Here is a sample query:
aact=# select * from ctgov.all_conditions where nct_id='NCT00000146';
|Schema||View/Function name||Description||Source Data||Data Returned||Example|
|ctgov||all_conditions||concatenated list of all conditions (MeSH term) identified for a study||browse_conditions.mesh_term||nct_id & names: string containing comma delimited list of condtions||select * from all_conditions where nct_id = '';|
|ctgov||all_countries||concatenates all countries associated with a study (excluding those identified as having been removed)||countries.name||nct_id & names: string containing comma delimited list of countries|
|ctgov||all_design_outcomes||design_outcomes.measure||nct_id & names: string containing comma delimited list of outcome measures|
|ctgov||all_facilities||concatenated list of all facility names associated with a study||facilities.name||nct_id & names: string containing comma delimited list of facility names|
|ctgov||all_group_types||concantenated list of the arm/group types included in a study||design_groups.group_type||nct_id & names: string containing comma delimited list of group types|
|ctgov||all_id_information||concatenated list of the IDs associated with a study||id_information.id_value||nct_id & names: string containing comma delimited list of ids|
|ctgov||all_interventions||concatenated list of all interventions (MeSH term) identified for a study||browse_interventions.mesh_term||nct_id & names: string containing comma delimited list of mesh terms|
|ctgov||all_intervention_types||concatenated list of all intervention types for a study||interventions.intervention_type||nct_id & names: string containing comma delimited list of intervention types|
|ctgov||all_keywords||concatenated list of the keywords associated with a study||keywords.name||nct_id & names: string containing comma delimited list of keywords|
|ctgov||all_primary_outcome_measures||concatenated list of the primary outcome measures for a study||design_outcomes.measure where type='primary'||nct_id & names: string containing comma delimited list of measures|
|ctgov||all_secondary_outcome_measures||concatenated list of the secondary outcome measures for a study||design_outcomes.measure where type='secondary'||nct_id & names: string containing comma delimited list of measures|
|ctgov||all_sponsors||concatenated list of the study sponsors||sponsors.name||nct_id & names: string containing comma delimited list of sponsor names|
|ctgov||all_states||concatenated list of the states where the study is being conducted||facilities.state||nct_id & names: string containing comma delimited list of state names|
All ClinicalTrials.gov data are available in the ctgov schema of the AACT database.

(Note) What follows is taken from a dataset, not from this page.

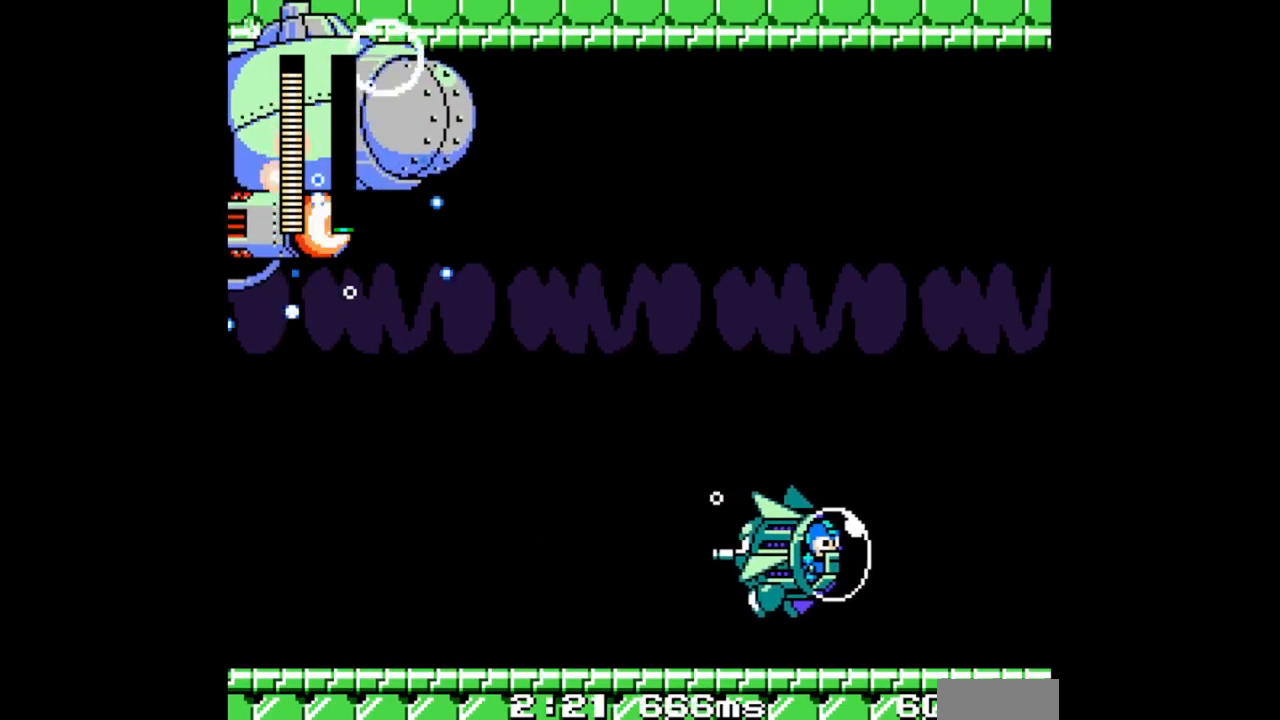
{"buttons": [], "events": []}
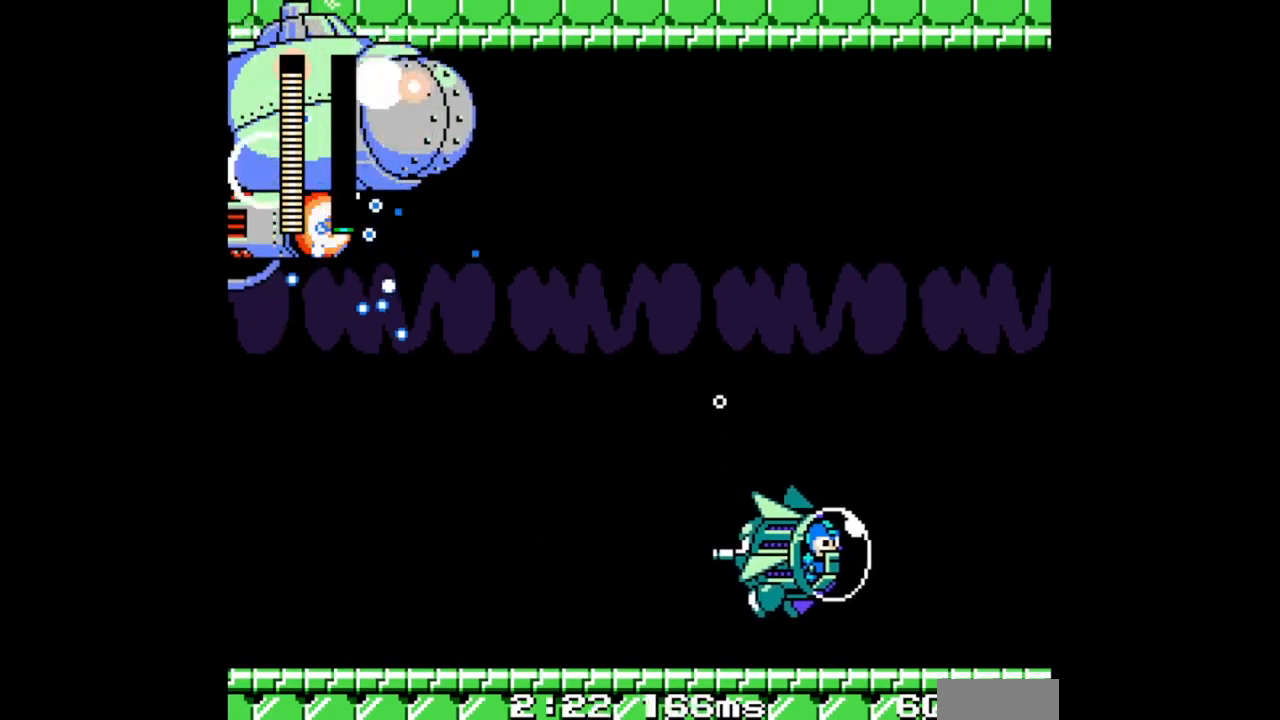
{"buttons": [], "events": []}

Clinicaltrials.gov assigns each study two sets of MeSH terms. Browse Conditions for conditions studied in the trial & Browse Interventions for interventions used in the trial. Earlier versions of the data did not include the full MeSH hierarchy, but studies now contain the full hierarchy.
The column mesh_type indicates if the term is a leaf identified as “mesh-list” or an ancestor identified as “mesh-ancestor”.
When data submitters provide information to ClinicalTrials.gov about a study, they’re encouraged to use Medical Subject Heading (MeSH) \ terminology for interventions, conditions, and keywords. The browse_conditions and browse_interventions tables contain MeSH terms generated by an algorithm run by NLM. The NLM algorithm is re-run nightly on all studies in the ClinicalTrials.gov database, and sources the most up-to-date information in the study record, the latest version of the algorithm, and the version of the MeSH thesaurus in use at that time.
The National Library of Medicine updates the MeSH Thesaurus each year. Please refer to the National Library of Medicine's (NLM) documentation for authoritative definitions of the data elements:
The online data dictionary includes links to sections of this NLM documentation to provide documentation about specific data element.